(OBJECTIVE) Could you give each of the records below again with "clock" swapped for "watch" and everything else left unchanged?

(RECORDS TO USE)

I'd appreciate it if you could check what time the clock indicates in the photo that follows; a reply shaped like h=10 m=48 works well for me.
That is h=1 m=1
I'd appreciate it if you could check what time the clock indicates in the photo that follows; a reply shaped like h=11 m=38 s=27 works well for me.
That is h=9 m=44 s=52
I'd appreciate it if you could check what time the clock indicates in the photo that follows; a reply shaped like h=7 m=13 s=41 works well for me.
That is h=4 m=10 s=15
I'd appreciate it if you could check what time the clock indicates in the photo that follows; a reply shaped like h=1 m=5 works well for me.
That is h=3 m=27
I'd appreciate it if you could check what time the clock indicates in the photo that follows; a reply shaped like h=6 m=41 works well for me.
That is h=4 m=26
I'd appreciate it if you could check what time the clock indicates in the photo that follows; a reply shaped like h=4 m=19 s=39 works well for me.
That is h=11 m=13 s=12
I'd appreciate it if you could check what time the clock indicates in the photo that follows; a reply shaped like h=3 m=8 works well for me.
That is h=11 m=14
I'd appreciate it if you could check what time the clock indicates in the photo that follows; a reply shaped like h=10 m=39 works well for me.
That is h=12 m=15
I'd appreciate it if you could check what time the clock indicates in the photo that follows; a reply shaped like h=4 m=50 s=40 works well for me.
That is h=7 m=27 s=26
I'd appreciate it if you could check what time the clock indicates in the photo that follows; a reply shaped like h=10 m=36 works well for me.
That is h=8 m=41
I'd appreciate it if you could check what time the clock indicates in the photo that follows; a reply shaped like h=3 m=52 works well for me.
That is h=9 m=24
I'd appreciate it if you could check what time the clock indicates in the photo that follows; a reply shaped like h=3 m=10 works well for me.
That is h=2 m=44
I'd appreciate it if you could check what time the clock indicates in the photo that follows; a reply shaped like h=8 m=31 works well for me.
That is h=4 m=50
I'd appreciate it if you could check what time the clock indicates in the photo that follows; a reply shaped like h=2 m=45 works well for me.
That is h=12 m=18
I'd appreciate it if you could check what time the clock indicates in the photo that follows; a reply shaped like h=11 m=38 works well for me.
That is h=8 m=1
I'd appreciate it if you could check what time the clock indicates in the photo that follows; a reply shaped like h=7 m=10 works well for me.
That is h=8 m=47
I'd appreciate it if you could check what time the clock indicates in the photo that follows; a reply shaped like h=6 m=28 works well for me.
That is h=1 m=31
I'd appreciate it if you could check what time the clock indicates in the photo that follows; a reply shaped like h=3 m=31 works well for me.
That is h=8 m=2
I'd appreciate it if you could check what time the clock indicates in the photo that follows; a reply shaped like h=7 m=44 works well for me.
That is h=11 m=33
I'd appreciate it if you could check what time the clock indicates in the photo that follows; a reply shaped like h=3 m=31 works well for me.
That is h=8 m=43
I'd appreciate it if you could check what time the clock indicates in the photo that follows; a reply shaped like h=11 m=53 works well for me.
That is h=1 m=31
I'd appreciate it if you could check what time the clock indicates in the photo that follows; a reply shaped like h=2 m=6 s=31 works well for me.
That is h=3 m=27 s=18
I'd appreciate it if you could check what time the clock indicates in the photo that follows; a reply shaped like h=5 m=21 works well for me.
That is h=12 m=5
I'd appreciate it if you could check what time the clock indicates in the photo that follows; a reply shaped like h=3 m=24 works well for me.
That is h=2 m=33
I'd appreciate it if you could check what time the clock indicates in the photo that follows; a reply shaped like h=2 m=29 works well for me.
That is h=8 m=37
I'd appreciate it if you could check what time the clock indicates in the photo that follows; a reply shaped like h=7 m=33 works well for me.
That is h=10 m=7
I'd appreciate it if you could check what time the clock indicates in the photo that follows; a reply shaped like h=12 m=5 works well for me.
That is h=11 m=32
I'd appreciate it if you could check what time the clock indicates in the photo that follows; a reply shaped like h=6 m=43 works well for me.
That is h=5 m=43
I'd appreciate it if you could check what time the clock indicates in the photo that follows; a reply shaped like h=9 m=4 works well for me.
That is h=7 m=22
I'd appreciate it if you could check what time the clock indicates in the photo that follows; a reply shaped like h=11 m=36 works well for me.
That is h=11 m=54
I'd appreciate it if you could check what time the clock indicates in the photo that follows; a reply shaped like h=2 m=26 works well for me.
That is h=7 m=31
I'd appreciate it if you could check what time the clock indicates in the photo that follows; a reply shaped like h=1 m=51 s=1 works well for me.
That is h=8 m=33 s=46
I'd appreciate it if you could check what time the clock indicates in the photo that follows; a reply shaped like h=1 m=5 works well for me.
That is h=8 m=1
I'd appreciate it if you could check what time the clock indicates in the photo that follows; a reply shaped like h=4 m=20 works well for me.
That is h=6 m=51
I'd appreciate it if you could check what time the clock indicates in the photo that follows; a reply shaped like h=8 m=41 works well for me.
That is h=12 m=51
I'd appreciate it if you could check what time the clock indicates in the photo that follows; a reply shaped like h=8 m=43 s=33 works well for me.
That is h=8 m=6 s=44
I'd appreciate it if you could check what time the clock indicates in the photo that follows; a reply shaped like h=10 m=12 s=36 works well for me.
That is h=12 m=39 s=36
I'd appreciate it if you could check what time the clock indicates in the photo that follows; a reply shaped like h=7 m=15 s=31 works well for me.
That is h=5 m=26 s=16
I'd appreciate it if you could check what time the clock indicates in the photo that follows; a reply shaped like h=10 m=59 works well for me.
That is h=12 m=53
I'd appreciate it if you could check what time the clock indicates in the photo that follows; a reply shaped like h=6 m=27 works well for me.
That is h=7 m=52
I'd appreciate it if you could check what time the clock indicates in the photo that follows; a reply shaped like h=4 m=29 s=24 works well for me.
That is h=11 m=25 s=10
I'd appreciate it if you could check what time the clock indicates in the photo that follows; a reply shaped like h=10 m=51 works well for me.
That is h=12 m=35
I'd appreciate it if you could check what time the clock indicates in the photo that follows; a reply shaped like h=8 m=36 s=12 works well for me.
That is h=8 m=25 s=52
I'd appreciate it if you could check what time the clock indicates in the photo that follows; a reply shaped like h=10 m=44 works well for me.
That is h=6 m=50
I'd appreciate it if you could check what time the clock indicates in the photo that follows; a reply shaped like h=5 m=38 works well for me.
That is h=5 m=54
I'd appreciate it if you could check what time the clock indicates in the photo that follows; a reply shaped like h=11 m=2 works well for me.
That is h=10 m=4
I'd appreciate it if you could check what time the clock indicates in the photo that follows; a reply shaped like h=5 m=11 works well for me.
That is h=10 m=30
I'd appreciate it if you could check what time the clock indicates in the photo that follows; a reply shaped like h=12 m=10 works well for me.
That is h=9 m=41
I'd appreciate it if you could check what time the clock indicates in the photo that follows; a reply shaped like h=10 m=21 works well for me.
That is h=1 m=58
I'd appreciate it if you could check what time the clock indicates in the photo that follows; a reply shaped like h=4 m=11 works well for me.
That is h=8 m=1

(CORRECT RESULT)
I'd appreciate it if you could check what time the watch indicates in the photo that follows; a reply shaped like h=10 m=48 works well for me.
That is h=1 m=1
I'd appreciate it if you could check what time the watch indicates in the photo that follows; a reply shaped like h=11 m=38 s=27 works well for me.
That is h=9 m=44 s=52
I'd appreciate it if you could check what time the watch indicates in the photo that follows; a reply shaped like h=7 m=13 s=41 works well for me.
That is h=4 m=10 s=15
I'd appreciate it if you could check what time the watch indicates in the photo that follows; a reply shaped like h=1 m=5 works well for me.
That is h=3 m=27
I'd appreciate it if you could check what time the watch indicates in the photo that follows; a reply shaped like h=6 m=41 works well for me.
That is h=4 m=26
I'd appreciate it if you could check what time the watch indicates in the photo that follows; a reply shaped like h=4 m=19 s=39 works well for me.
That is h=11 m=13 s=12
I'd appreciate it if you could check what time the watch indicates in the photo that follows; a reply shaped like h=3 m=8 works well for me.
That is h=11 m=14
I'd appreciate it if you could check what time the watch indicates in the photo that follows; a reply shaped like h=10 m=39 works well for me.
That is h=12 m=15
I'd appreciate it if you could check what time the watch indicates in the photo that follows; a reply shaped like h=4 m=50 s=40 works well for me.
That is h=7 m=27 s=26
I'd appreciate it if you could check what time the watch indicates in the photo that follows; a reply shaped like h=10 m=36 works well for me.
That is h=8 m=41
I'd appreciate it if you could check what time the watch indicates in the photo that follows; a reply shaped like h=3 m=52 works well for me.
That is h=9 m=24
I'd appreciate it if you could check what time the watch indicates in the photo that follows; a reply shaped like h=3 m=10 works well for me.
That is h=2 m=44
I'd appreciate it if you could check what time the watch indicates in the photo that follows; a reply shaped like h=8 m=31 works well for me.
That is h=4 m=50
I'd appreciate it if you could check what time the watch indicates in the photo that follows; a reply shaped like h=2 m=45 works well for me.
That is h=12 m=18
I'd appreciate it if you could check what time the watch indicates in the photo that follows; a reply shaped like h=11 m=38 works well for me.
That is h=8 m=1
I'd appreciate it if you could check what time the watch indicates in the photo that follows; a reply shaped like h=7 m=10 works well for me.
That is h=8 m=47
I'd appreciate it if you could check what time the watch indicates in the photo that follows; a reply shaped like h=6 m=28 works well for me.
That is h=1 m=31
I'd appreciate it if you could check what time the watch indicates in the photo that follows; a reply shaped like h=3 m=31 works well for me.
That is h=8 m=2
I'd appreciate it if you could check what time the watch indicates in the photo that follows; a reply shaped like h=7 m=44 works well for me.
That is h=11 m=33
I'd appreciate it if you could check what time the watch indicates in the photo that follows; a reply shaped like h=3 m=31 works well for me.
That is h=8 m=43
I'd appreciate it if you could check what time the watch indicates in the photo that follows; a reply shaped like h=11 m=53 works well for me.
That is h=1 m=31
I'd appreciate it if you could check what time the watch indicates in the photo that follows; a reply shaped like h=2 m=6 s=31 works well for me.
That is h=3 m=27 s=18
I'd appreciate it if you could check what time the watch indicates in the photo that follows; a reply shaped like h=5 m=21 works well for me.
That is h=12 m=5
I'd appreciate it if you could check what time the watch indicates in the photo that follows; a reply shaped like h=3 m=24 works well for me.
That is h=2 m=33
I'd appreciate it if you could check what time the watch indicates in the photo that follows; a reply shaped like h=2 m=29 works well for me.
That is h=8 m=37
I'd appreciate it if you could check what time the watch indicates in the photo that follows; a reply shaped like h=7 m=33 works well for me.
That is h=10 m=7
I'd appreciate it if you could check what time the watch indicates in the photo that follows; a reply shaped like h=12 m=5 works well for me.
That is h=11 m=32
I'd appreciate it if you could check what time the watch indicates in the photo that follows; a reply shaped like h=6 m=43 works well for me.
That is h=5 m=43
I'd appreciate it if you could check what time the watch indicates in the photo that follows; a reply shaped like h=9 m=4 works well for me.
That is h=7 m=22
I'd appreciate it if you could check what time the watch indicates in the photo that follows; a reply shaped like h=11 m=36 works well for me.
That is h=11 m=54
I'd appreciate it if you could check what time the watch indicates in the photo that follows; a reply shaped like h=2 m=26 works well for me.
That is h=7 m=31
I'd appreciate it if you could check what time the watch indicates in the photo that follows; a reply shaped like h=1 m=51 s=1 works well for me.
That is h=8 m=33 s=46
I'd appreciate it if you could check what time the watch indicates in the photo that follows; a reply shaped like h=1 m=5 works well for me.
That is h=8 m=1
I'd appreciate it if you could check what time the watch indicates in the photo that follows; a reply shaped like h=4 m=20 works well for me.
That is h=6 m=51
I'd appreciate it if you could check what time the watch indicates in the photo that follows; a reply shaped like h=8 m=41 works well for me.
That is h=12 m=51
I'd appreciate it if you could check what time the watch indicates in the photo that follows; a reply shaped like h=8 m=43 s=33 works well for me.
That is h=8 m=6 s=44
I'd appreciate it if you could check what time the watch indicates in the photo that follows; a reply shaped like h=10 m=12 s=36 works well for me.
That is h=12 m=39 s=36
I'd appreciate it if you could check what time the watch indicates in the photo that follows; a reply shaped like h=7 m=15 s=31 works well for me.
That is h=5 m=26 s=16
I'd appreciate it if you could check what time the watch indicates in the photo that follows; a reply shaped like h=10 m=59 works well for me.
That is h=12 m=53
I'd appreciate it if you could check what time the watch indicates in the photo that follows; a reply shaped like h=6 m=27 works well for me.
That is h=7 m=52
I'd appreciate it if you could check what time the watch indicates in the photo that follows; a reply shaped like h=4 m=29 s=24 works well for me.
That is h=11 m=25 s=10
I'd appreciate it if you could check what time the watch indicates in the photo that follows; a reply shaped like h=10 m=51 works well for me.
That is h=12 m=35
I'd appreciate it if you could check what time the watch indicates in the photo that follows; a reply shaped like h=8 m=36 s=12 works well for me.
That is h=8 m=25 s=52
I'd appreciate it if you could check what time the watch indicates in the photo that follows; a reply shaped like h=10 m=44 works well for me.
That is h=6 m=50
I'd appreciate it if you could check what time the watch indicates in the photo that follows; a reply shaped like h=5 m=38 works well for me.
That is h=5 m=54
I'd appreciate it if you could check what time the watch indicates in the photo that follows; a reply shaped like h=11 m=2 works well for me.
That is h=10 m=4
I'd appreciate it if you could check what time the watch indicates in the photo that follows; a reply shaped like h=5 m=11 works well for me.
That is h=10 m=30
I'd appreciate it if you could check what time the watch indicates in the photo that follows; a reply shaped like h=12 m=10 works well for me.
That is h=9 m=41
I'd appreciate it if you could check what time the watch indicates in the photo that follows; a reply shaped like h=10 m=21 works well for me.
That is h=1 m=58
I'd appreciate it if you could check what time the watch indicates in the photo that follows; a reply shaped like h=4 m=11 works well for me.
That is h=8 m=1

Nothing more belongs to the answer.